(THE DATA Opens)

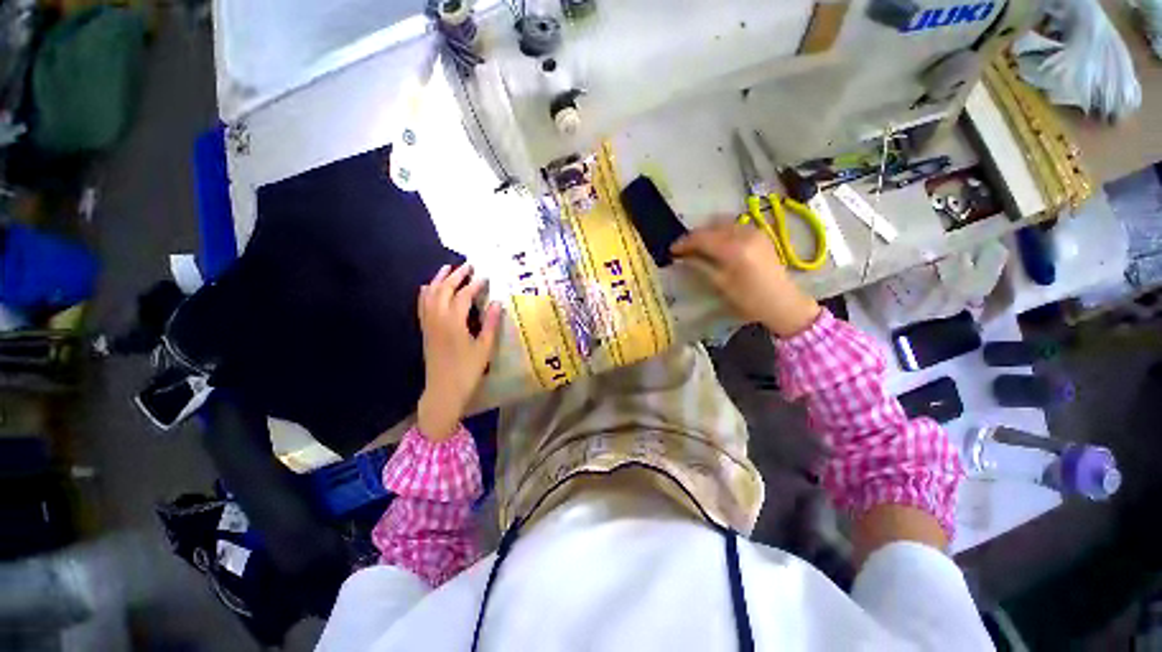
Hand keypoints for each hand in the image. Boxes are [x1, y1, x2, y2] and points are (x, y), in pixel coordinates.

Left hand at [416, 263, 501, 440]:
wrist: (443, 390)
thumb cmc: (467, 370)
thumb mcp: (485, 348)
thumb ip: (491, 324)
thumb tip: (497, 302)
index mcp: (454, 322)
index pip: (463, 296)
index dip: (475, 285)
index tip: (485, 277)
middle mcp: (438, 318)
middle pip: (444, 290)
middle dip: (456, 275)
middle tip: (468, 265)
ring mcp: (429, 324)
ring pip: (430, 294)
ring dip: (439, 279)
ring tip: (448, 267)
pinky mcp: (425, 330)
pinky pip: (422, 305)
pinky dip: (426, 292)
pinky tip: (430, 287)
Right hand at [671, 221, 820, 337]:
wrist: (782, 303)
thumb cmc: (749, 299)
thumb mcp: (721, 284)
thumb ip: (701, 265)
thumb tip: (683, 256)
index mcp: (734, 249)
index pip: (702, 238)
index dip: (684, 243)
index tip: (672, 250)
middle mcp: (745, 234)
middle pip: (712, 225)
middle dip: (695, 235)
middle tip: (684, 249)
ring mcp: (755, 231)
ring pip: (724, 223)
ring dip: (708, 232)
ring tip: (698, 246)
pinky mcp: (760, 234)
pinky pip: (735, 226)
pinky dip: (721, 231)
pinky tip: (716, 244)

(THE DATA Closes)

Drop every picture and repeat the rest of the entries exactly.

Hand keypoints for each hand in the image. Boxes are [x1, y1, x2, y2] and points are (x, y), in pixel coordinates.

Left hand at [416, 263, 501, 440]:
wrist: (443, 390)
thumb cmc: (467, 370)
thumb mcp: (485, 348)
thumb ip: (491, 324)
thumb tip: (497, 302)
index mcp: (454, 322)
index pip: (463, 296)
index dip: (475, 285)
index tip: (485, 277)
middle mcp: (438, 318)
middle pip: (444, 290)
middle dip: (456, 275)
middle tip: (468, 265)
ring mcp: (429, 324)
ring pip: (430, 294)
ring dip: (439, 279)
ring tip: (448, 267)
pinky mcp: (425, 330)
pinky pip: (422, 305)
pinky dip: (426, 292)
pinky tip: (430, 287)
Right hand at [671, 221, 820, 337]:
wrist: (782, 303)
thumb cmc: (749, 299)
thumb mcp: (721, 284)
thumb ip: (701, 265)
thumb tip: (683, 256)
index mcp: (734, 249)
index pip: (702, 238)
index dip: (684, 243)
index tip: (672, 250)
middle mcp: (745, 234)
middle pip: (712, 225)
middle dip: (695, 235)
middle tip: (684, 249)
ring mcp: (755, 231)
ring pip: (724, 223)
ring dip: (708, 232)
ring tip: (698, 246)
pinky mcp: (760, 234)
pinky pip: (735, 226)
pinky dip: (721, 231)
pinky tip: (716, 244)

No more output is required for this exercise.